It is estimated that corruption, bribery, theft, and tax evasion represent an annual cost of US $2.6 trillion per year worldwide, or 5% of global gross domestic product (UN, 2018). Constituting a significant percentage of public spending, namely 12% of worldwide GDP, research into public procurement has revealed corruption to be frequent and costly. The World Bank considers corruption in public procurement to be “rampant” with the cost of capital investment projects being consumed by corruption estimated to range from 10% to 30% (World Bank 2020). Corruption in public procurement has been proven to not only have a disproportionate impact on the wellbeing of the most vulnerable sectors of society, but also distorts overall economic development overall. The importance and benefits of reducing corruption and implementing open government initiatives in public procurement for social and economic development have therefore been widely documented.
Based on international best practice, operational evidence, and the latest developments in e-procurement, GBPG has developed a transparency prism that translates theory into practice and builds on our experience in the field to assist policy makers, procurement planners and procurement staff in implementing the comprehensive, open, and clear mechanisms required to maintain a transparent procurement system.
The Transparency Prisms consists of 6 dimensions:
The Prism defines in detail the transparency mechanisms for each dimension. It also provides guiding principles and where required, a regulatory framework for processes and activities where no previous standardized principles or norms for standardization were available (as in the case of E-procurement).
Publication and disclosure are central and tangible pillars of transparency mechanisms. Accessible and timely publication of public procurement information and data allows for greater participation, scrutiny, and engagement. E-procurement tools make publication easy, cost-effective and high-impact. They allow for the immediate and standardized publication of tender notices and award decisions, dissemination of control and audit reports, archiving of documentation and on-line consultation of the different documents created and used during the procurement cycle. The distinction is sometimes made between active and passive transparency, in other words proactively disclosing information for example on a website versus releasing information to the public upon specific request. Where not bound by confidentiality concerns, proactive/ active disclosure should always be preferred for maximum impact on transparency.
Foundational Principles for Transparency
Transparency information should be easy to find. This includes simple steps such as uploading full-text searchable documents which can be indexed within websites and search engine, but also ensuring the prominence and visibility of public procurement on the appropriate website, for example through a link on the public entities homepage.
Ideally all published government procurement information should be centralised in one portal to ensure easy and quick access and reducing the prior knowledge required on behalf of the public to identify where relevant information may be stored.
Documents should always be published in the same way, making their appearance, location and scope predictable and therefore easier to understand and retrieve.
Information should be available immediately upon its release, or as soon as possible considering any confidentiality requirements.
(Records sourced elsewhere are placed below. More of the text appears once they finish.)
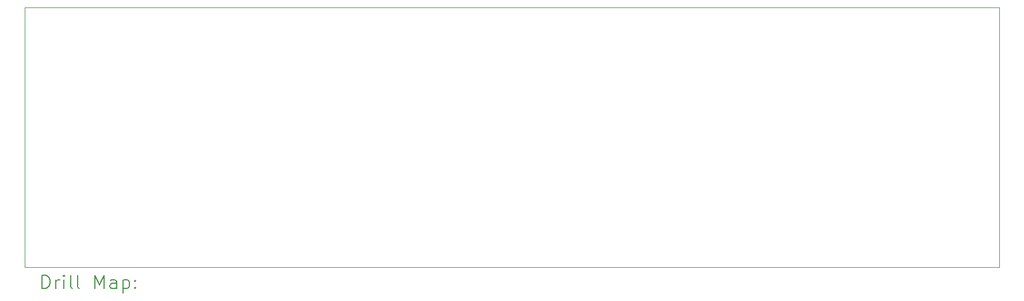
<source format=gbr>
%TF.GenerationSoftware,KiCad,Pcbnew,7.0.10*%
%TF.CreationDate,2025-02-28T21:12:33-05:00*%
%TF.ProjectId,SDP25_MainPCB_V2,53445032-355f-44d6-9169-6e5043425f56,2.1*%
%TF.SameCoordinates,Original*%
%TF.FileFunction,Drillmap*%
%TF.FilePolarity,Positive*%
%FSLAX45Y45*%
G04 Gerber Fmt 4.5, Leading zero omitted, Abs format (unit mm)*
G04 Created by KiCad (PCBNEW 7.0.10) date 2025-02-28 21:12:33*
%MOMM*%
%LPD*%
G01*
G04 APERTURE LIST*
%ADD10C,0.100000*%
%ADD11C,0.200000*%
G04 APERTURE END LIST*
D10*
X9194800Y-6527800D02*
X23545800Y-6527800D01*
X23545800Y-10363200D01*
X9194800Y-10363200D01*
X9194800Y-6527800D01*
D11*
X9450577Y-10679684D02*
X9450577Y-10479684D01*
X9450577Y-10479684D02*
X9498196Y-10479684D01*
X9498196Y-10479684D02*
X9526767Y-10489208D01*
X9526767Y-10489208D02*
X9545815Y-10508255D01*
X9545815Y-10508255D02*
X9555339Y-10527303D01*
X9555339Y-10527303D02*
X9564863Y-10565398D01*
X9564863Y-10565398D02*
X9564863Y-10593970D01*
X9564863Y-10593970D02*
X9555339Y-10632065D01*
X9555339Y-10632065D02*
X9545815Y-10651112D01*
X9545815Y-10651112D02*
X9526767Y-10670160D01*
X9526767Y-10670160D02*
X9498196Y-10679684D01*
X9498196Y-10679684D02*
X9450577Y-10679684D01*
X9650577Y-10679684D02*
X9650577Y-10546350D01*
X9650577Y-10584446D02*
X9660101Y-10565398D01*
X9660101Y-10565398D02*
X9669624Y-10555874D01*
X9669624Y-10555874D02*
X9688672Y-10546350D01*
X9688672Y-10546350D02*
X9707720Y-10546350D01*
X9774386Y-10679684D02*
X9774386Y-10546350D01*
X9774386Y-10479684D02*
X9764863Y-10489208D01*
X9764863Y-10489208D02*
X9774386Y-10498731D01*
X9774386Y-10498731D02*
X9783910Y-10489208D01*
X9783910Y-10489208D02*
X9774386Y-10479684D01*
X9774386Y-10479684D02*
X9774386Y-10498731D01*
X9898196Y-10679684D02*
X9879148Y-10670160D01*
X9879148Y-10670160D02*
X9869624Y-10651112D01*
X9869624Y-10651112D02*
X9869624Y-10479684D01*
X10002958Y-10679684D02*
X9983910Y-10670160D01*
X9983910Y-10670160D02*
X9974386Y-10651112D01*
X9974386Y-10651112D02*
X9974386Y-10479684D01*
X10231529Y-10679684D02*
X10231529Y-10479684D01*
X10231529Y-10479684D02*
X10298196Y-10622541D01*
X10298196Y-10622541D02*
X10364863Y-10479684D01*
X10364863Y-10479684D02*
X10364863Y-10679684D01*
X10545815Y-10679684D02*
X10545815Y-10574922D01*
X10545815Y-10574922D02*
X10536291Y-10555874D01*
X10536291Y-10555874D02*
X10517244Y-10546350D01*
X10517244Y-10546350D02*
X10479148Y-10546350D01*
X10479148Y-10546350D02*
X10460101Y-10555874D01*
X10545815Y-10670160D02*
X10526767Y-10679684D01*
X10526767Y-10679684D02*
X10479148Y-10679684D01*
X10479148Y-10679684D02*
X10460101Y-10670160D01*
X10460101Y-10670160D02*
X10450577Y-10651112D01*
X10450577Y-10651112D02*
X10450577Y-10632065D01*
X10450577Y-10632065D02*
X10460101Y-10613017D01*
X10460101Y-10613017D02*
X10479148Y-10603493D01*
X10479148Y-10603493D02*
X10526767Y-10603493D01*
X10526767Y-10603493D02*
X10545815Y-10593970D01*
X10641053Y-10546350D02*
X10641053Y-10746350D01*
X10641053Y-10555874D02*
X10660101Y-10546350D01*
X10660101Y-10546350D02*
X10698196Y-10546350D01*
X10698196Y-10546350D02*
X10717244Y-10555874D01*
X10717244Y-10555874D02*
X10726767Y-10565398D01*
X10726767Y-10565398D02*
X10736291Y-10584446D01*
X10736291Y-10584446D02*
X10736291Y-10641589D01*
X10736291Y-10641589D02*
X10726767Y-10660636D01*
X10726767Y-10660636D02*
X10717244Y-10670160D01*
X10717244Y-10670160D02*
X10698196Y-10679684D01*
X10698196Y-10679684D02*
X10660101Y-10679684D01*
X10660101Y-10679684D02*
X10641053Y-10670160D01*
X10822005Y-10660636D02*
X10831529Y-10670160D01*
X10831529Y-10670160D02*
X10822005Y-10679684D01*
X10822005Y-10679684D02*
X10812482Y-10670160D01*
X10812482Y-10670160D02*
X10822005Y-10660636D01*
X10822005Y-10660636D02*
X10822005Y-10679684D01*
X10822005Y-10555874D02*
X10831529Y-10565398D01*
X10831529Y-10565398D02*
X10822005Y-10574922D01*
X10822005Y-10574922D02*
X10812482Y-10565398D01*
X10812482Y-10565398D02*
X10822005Y-10555874D01*
X10822005Y-10555874D02*
X10822005Y-10574922D01*
M02*

</source>
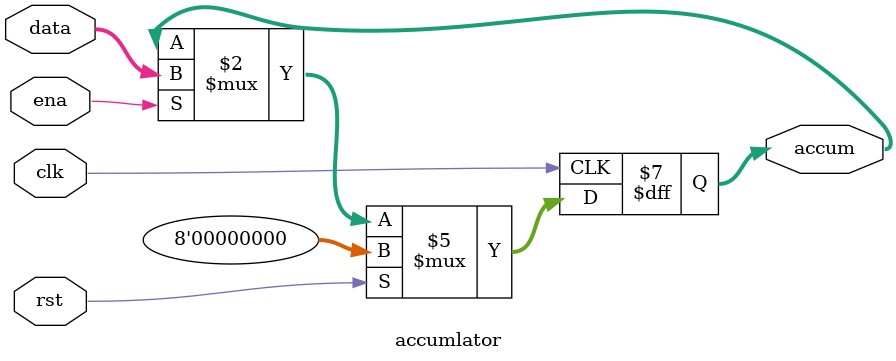
<source format=v>
module accumlator(accum,data,ena,clk,rst);
   output [7:0] accum;
   input [7:0] 	data;
   input 	ena,clk,rst;
   
   reg [7:0] 	accum;

   always @ (posedge clk)
     begin
	if(rst)
	  accum <= 8'h00;
	else if(ena)
	  accum <= data;
     end
endmodule // accumlator

</source>
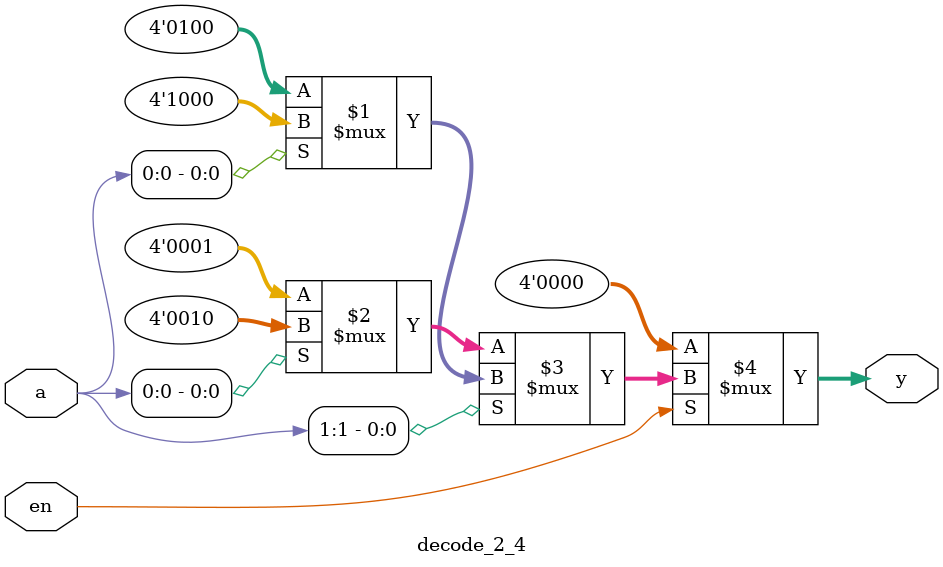
<source format=sv>
`timescale 1ns / 1ps


module decode_2_4(
        input logic en,
        input logic [1:0] a,
        output logic [3:0] y
    );
    
    assign y = (en)? (a[1]) ? (a[0]) ? 4'b1000 : 4'b0100 : (a[0]) ? 4'b0010 : 4'b0001 : 4'b0000;
endmodule

</source>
The publication of information should be predictable and where relevant, for example Annual Reports or statistics, be done at regular intervals.
It should be clear to the public which information will and will not be published and what the scope of existing information repositories is. This allows for scrutiny and monitoring.
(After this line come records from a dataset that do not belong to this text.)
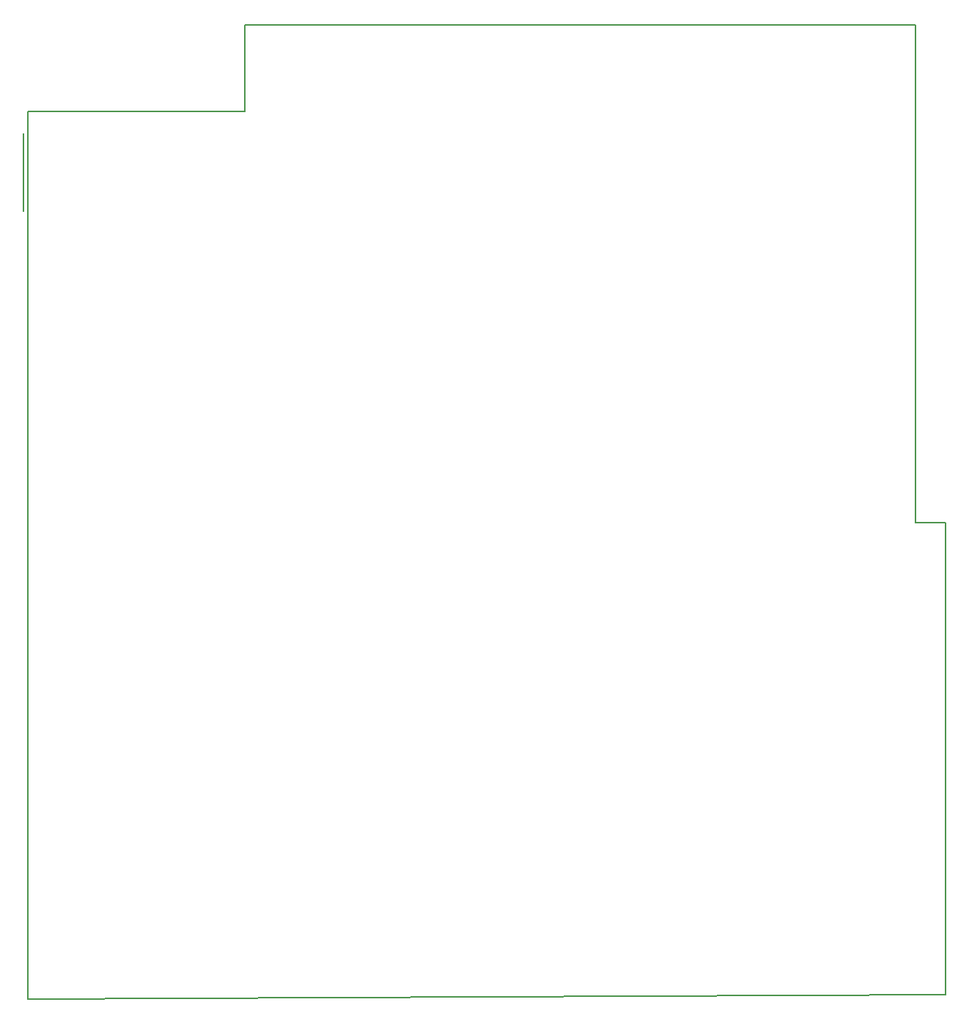
<source format=gm1>
G04 #@! TF.FileFunction,Profile,NP*
%FSLAX46Y46*%
G04 Gerber Fmt 4.6, Leading zero omitted, Abs format (unit mm)*
G04 Created by KiCad (PCBNEW 4.0.2+dfsg1-stable) date ma. 28. mai 2018 kl. 15.54 +0200*
%MOMM*%
G01*
G04 APERTURE LIST*
%ADD10C,0.100000*%
%ADD11C,0.150000*%
G04 APERTURE END LIST*
D10*
D11*
X188500000Y-32000000D02*
X263000000Y-32000000D01*
X263000000Y-32500000D02*
X263000000Y-32000000D01*
X263000000Y-89500000D02*
X263000000Y-32500000D01*
X266500000Y-89500000D02*
X263000000Y-89500000D01*
X266500000Y-144000000D02*
X266500000Y-89500000D01*
X160500000Y-144500000D02*
X266500000Y-144000000D01*
X160500000Y-42000000D02*
X160500000Y-144500000D01*
X161000000Y-42000000D02*
X160500000Y-42000000D01*
X185500000Y-42000000D02*
X161000000Y-42000000D01*
X185500000Y-32000000D02*
X185500000Y-42000000D01*
X188500000Y-32000000D02*
X185500000Y-32000000D01*
X160000000Y-53500000D02*
X160000000Y-44500000D01*
M02*

</source>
Information should be published free of charge, following website accessibility principles, including best practice measures to accommodate those visually impaired. Tender related information, but also platform guides, user manuals, rules and contextual information should be made available in English for bids open to international suppliers.
Documents should provide sufficient context to be understandable by a member of the public and not be redacted beyond what is strictly required in order not to inhibit comprehension.
Published procurement information should be available online, but also be actively disseminated, for example via appropriate social media channels and allow for those interested to receive content alerts.
All e-procurement information must be provided with an email address/hotline number where issues, problems and queries concerning operational e-procurement can be addressed quickly and in real time with no significant time lags.